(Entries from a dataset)
* Start *

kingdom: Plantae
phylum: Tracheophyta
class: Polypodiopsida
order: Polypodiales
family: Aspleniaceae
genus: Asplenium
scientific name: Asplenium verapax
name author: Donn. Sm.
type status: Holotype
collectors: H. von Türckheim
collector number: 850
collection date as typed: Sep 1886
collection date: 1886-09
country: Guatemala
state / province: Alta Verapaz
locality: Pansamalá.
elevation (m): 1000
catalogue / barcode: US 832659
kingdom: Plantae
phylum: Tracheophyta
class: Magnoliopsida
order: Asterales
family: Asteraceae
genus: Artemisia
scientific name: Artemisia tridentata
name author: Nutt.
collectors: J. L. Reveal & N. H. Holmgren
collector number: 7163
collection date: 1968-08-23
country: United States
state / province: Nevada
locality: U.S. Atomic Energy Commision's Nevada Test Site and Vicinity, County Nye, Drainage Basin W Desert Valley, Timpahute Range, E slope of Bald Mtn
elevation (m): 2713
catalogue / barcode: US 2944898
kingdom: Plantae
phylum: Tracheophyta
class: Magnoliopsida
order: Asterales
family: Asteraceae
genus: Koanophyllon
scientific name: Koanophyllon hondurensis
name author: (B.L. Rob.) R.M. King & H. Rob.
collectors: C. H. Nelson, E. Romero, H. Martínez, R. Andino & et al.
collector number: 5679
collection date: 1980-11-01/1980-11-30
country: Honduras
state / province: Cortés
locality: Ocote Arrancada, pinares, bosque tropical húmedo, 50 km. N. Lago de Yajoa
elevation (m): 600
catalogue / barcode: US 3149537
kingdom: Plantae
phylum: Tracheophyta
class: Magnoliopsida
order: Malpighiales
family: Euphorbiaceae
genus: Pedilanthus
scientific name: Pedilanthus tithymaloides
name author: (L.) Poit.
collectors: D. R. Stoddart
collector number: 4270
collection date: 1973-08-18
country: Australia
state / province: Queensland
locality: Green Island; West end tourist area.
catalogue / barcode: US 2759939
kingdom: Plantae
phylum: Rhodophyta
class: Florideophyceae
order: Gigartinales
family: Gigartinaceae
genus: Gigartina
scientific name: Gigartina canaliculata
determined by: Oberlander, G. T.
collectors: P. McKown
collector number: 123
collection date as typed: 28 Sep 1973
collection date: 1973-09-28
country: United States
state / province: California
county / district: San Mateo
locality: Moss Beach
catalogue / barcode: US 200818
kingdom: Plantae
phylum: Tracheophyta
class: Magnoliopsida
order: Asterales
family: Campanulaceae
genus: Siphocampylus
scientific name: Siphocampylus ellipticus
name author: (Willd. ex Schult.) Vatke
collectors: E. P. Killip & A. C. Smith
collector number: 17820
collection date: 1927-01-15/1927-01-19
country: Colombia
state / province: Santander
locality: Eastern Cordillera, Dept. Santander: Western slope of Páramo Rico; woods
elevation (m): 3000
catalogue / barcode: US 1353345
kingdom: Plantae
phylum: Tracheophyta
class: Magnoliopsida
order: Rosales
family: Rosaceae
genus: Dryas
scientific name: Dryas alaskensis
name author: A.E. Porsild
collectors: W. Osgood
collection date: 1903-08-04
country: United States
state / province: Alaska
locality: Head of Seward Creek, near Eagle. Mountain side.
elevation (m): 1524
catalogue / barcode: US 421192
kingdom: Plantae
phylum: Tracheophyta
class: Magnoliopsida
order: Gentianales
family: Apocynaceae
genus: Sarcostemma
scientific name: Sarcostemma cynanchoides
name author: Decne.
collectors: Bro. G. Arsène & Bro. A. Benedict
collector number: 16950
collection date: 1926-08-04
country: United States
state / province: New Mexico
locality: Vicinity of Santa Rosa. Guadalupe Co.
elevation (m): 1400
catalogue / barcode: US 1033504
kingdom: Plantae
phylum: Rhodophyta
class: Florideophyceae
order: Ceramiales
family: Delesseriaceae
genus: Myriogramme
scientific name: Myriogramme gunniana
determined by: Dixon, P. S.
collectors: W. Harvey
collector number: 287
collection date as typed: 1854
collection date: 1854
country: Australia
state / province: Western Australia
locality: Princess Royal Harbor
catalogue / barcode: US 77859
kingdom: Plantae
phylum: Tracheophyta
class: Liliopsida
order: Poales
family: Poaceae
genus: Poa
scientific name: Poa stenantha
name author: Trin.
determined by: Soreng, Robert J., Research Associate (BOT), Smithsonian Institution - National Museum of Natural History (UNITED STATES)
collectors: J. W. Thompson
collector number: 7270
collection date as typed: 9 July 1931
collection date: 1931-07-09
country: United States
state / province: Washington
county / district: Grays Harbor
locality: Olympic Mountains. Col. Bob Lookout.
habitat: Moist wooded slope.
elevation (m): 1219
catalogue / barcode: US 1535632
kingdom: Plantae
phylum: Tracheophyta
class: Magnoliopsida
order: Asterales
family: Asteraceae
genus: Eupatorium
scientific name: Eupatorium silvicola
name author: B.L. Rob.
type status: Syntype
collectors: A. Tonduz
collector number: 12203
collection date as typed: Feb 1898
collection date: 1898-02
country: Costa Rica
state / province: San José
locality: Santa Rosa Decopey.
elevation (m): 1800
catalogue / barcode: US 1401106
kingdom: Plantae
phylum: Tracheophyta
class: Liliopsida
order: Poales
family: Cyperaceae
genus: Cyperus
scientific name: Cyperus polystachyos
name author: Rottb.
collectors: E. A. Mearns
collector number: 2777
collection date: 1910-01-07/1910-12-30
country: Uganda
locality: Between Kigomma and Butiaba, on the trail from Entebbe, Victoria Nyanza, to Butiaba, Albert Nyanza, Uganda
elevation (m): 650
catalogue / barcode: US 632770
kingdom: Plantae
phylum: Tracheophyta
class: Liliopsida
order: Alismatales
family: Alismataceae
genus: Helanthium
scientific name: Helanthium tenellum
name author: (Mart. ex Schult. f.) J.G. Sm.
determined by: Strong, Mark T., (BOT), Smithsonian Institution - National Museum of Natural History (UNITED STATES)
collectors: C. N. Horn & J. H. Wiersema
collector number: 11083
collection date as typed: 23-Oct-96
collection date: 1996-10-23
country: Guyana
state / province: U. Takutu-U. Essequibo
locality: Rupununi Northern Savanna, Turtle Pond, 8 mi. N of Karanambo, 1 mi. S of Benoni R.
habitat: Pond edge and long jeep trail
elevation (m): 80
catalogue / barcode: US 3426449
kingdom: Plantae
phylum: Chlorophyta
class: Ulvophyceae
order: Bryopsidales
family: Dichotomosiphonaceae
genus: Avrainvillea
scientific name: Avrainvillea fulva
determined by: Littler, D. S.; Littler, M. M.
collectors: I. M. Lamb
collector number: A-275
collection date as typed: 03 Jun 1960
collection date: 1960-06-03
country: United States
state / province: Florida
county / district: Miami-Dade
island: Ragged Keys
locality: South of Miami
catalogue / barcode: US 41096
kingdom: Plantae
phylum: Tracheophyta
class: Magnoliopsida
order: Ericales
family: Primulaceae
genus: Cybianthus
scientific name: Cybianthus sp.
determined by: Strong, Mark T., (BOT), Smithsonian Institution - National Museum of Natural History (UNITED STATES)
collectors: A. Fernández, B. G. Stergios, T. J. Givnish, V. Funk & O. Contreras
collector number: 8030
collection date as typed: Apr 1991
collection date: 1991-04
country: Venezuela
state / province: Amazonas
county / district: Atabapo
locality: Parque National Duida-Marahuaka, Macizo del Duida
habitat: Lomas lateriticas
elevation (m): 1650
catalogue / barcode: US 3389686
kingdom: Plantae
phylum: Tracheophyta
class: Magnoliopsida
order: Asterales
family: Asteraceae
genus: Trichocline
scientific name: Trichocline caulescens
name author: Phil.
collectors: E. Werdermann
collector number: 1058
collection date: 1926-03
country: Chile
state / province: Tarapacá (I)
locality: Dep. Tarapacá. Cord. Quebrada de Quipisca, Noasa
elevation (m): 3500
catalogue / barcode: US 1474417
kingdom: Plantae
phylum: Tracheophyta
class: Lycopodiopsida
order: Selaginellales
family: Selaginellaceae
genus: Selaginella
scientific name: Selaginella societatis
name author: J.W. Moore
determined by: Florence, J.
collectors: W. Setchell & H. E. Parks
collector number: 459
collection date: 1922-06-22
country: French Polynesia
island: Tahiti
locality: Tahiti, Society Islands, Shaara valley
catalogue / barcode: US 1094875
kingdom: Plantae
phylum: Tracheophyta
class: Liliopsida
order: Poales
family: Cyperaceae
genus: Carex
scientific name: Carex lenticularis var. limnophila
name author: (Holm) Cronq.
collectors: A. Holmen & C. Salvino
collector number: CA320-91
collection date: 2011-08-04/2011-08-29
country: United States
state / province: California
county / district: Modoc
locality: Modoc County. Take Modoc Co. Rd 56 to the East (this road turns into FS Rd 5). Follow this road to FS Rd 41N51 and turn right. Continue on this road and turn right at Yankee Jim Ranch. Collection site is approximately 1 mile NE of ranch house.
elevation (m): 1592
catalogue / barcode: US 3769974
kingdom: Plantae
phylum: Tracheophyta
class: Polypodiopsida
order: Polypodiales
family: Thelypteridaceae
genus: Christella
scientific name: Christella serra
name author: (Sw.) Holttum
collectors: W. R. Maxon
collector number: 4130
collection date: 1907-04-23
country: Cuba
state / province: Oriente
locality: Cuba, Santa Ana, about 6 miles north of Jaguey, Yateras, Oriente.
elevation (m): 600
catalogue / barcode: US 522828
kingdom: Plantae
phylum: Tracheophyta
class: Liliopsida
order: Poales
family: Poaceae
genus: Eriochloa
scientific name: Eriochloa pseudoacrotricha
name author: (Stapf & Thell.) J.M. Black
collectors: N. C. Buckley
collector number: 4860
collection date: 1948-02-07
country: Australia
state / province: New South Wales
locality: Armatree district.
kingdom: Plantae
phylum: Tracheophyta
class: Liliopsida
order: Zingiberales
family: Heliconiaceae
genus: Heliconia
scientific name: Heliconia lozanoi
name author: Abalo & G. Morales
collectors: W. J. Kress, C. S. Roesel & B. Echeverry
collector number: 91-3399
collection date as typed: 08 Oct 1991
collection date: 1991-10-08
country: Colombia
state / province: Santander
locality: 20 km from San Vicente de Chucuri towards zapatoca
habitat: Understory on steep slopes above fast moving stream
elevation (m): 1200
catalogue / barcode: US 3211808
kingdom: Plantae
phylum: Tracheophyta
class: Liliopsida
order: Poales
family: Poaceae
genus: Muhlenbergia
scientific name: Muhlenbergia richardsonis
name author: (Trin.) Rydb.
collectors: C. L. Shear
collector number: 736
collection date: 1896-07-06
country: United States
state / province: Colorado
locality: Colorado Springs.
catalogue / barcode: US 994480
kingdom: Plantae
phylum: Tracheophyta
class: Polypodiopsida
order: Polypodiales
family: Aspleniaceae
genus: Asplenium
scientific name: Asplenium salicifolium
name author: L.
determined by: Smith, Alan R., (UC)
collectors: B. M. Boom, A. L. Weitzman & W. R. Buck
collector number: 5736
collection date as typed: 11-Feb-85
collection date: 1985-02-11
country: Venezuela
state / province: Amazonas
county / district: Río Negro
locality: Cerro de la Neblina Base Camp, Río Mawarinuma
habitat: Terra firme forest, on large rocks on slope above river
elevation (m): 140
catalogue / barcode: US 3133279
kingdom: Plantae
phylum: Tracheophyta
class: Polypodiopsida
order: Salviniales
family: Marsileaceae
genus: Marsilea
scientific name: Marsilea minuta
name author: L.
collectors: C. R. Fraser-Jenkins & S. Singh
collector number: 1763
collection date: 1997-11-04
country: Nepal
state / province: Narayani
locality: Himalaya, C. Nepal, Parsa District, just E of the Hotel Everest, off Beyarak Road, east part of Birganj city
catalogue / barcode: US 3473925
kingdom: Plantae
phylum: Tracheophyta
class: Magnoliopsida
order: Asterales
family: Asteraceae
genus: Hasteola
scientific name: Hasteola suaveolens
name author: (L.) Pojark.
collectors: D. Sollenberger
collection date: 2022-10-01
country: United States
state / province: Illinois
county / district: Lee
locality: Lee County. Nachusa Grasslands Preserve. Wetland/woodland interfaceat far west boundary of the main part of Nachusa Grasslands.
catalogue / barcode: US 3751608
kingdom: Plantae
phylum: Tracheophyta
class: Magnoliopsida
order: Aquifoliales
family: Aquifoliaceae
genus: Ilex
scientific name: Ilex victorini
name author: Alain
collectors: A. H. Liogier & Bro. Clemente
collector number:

* End *

> _GOAL_
Copy out the part of the records that opens with the line containing "collection date: 1910-01-07/1910-12-30" and closes with the line containing "collection date as typed: Apr 1991", both of those lines included, without changing anything.

> _EXERCISE OUTPUT_
collection date: 1910-01-07/1910-12-30
country: Uganda
locality: Between Kigomma and Butiaba, on the trail from Entebbe, Victoria Nyanza, to Butiaba, Albert Nyanza, Uganda
elevation (m): 650
catalogue / barcode: US 632770
kingdom: Plantae
phylum: Tracheophyta
class: Liliopsida
order: Alismatales
family: Alismataceae
genus: Helanthium
scientific name: Helanthium tenellum
name author: (Mart. ex Schult. f.) J.G. Sm.
determined by: Strong, Mark T., (BOT), Smithsonian Institution - National Museum of Natural History (UNITED STATES)
collectors: C. N. Horn & J. H. Wiersema
collector number: 11083
collection date as typed: 23-Oct-96
collection date: 1996-10-23
country: Guyana
state / province: U. Takutu-U. Essequibo
locality: Rupununi Northern Savanna, Turtle Pond, 8 mi. N of Karanambo, 1 mi. S of Benoni R.
habitat: Pond edge and long jeep trail
elevation (m): 80
catalogue / barcode: US 3426449
kingdom: Plantae
phylum: Chlorophyta
class: Ulvophyceae
order: Bryopsidales
family: Dichotomosiphonaceae
genus: Avrainvillea
scientific name: Avrainvillea fulva
determined by: Littler, D. S.; Littler, M. M.
collectors: I. M. Lamb
collector number: A-275
collection date as typed: 03 Jun 1960
collection date: 1960-06-03
country: United States
state / province: Florida
county / district: Miami-Dade
island: Ragged Keys
locality: South of Miami
catalogue / barcode: US 41096
kingdom: Plantae
phylum: Tracheophyta
class: Magnoliopsida
order: Ericales
family: Primulaceae
genus: Cybianthus
scientific name: Cybianthus sp.
determined by: Strong, Mark T., (BOT), Smithsonian Institution - National Museum of Natural History (UNITED STATES)
collectors: A. Fernández, B. G. Stergios, T. J. Givnish, V. Funk & O. Contreras
collector number: 8030
collection date as typed: Apr 1991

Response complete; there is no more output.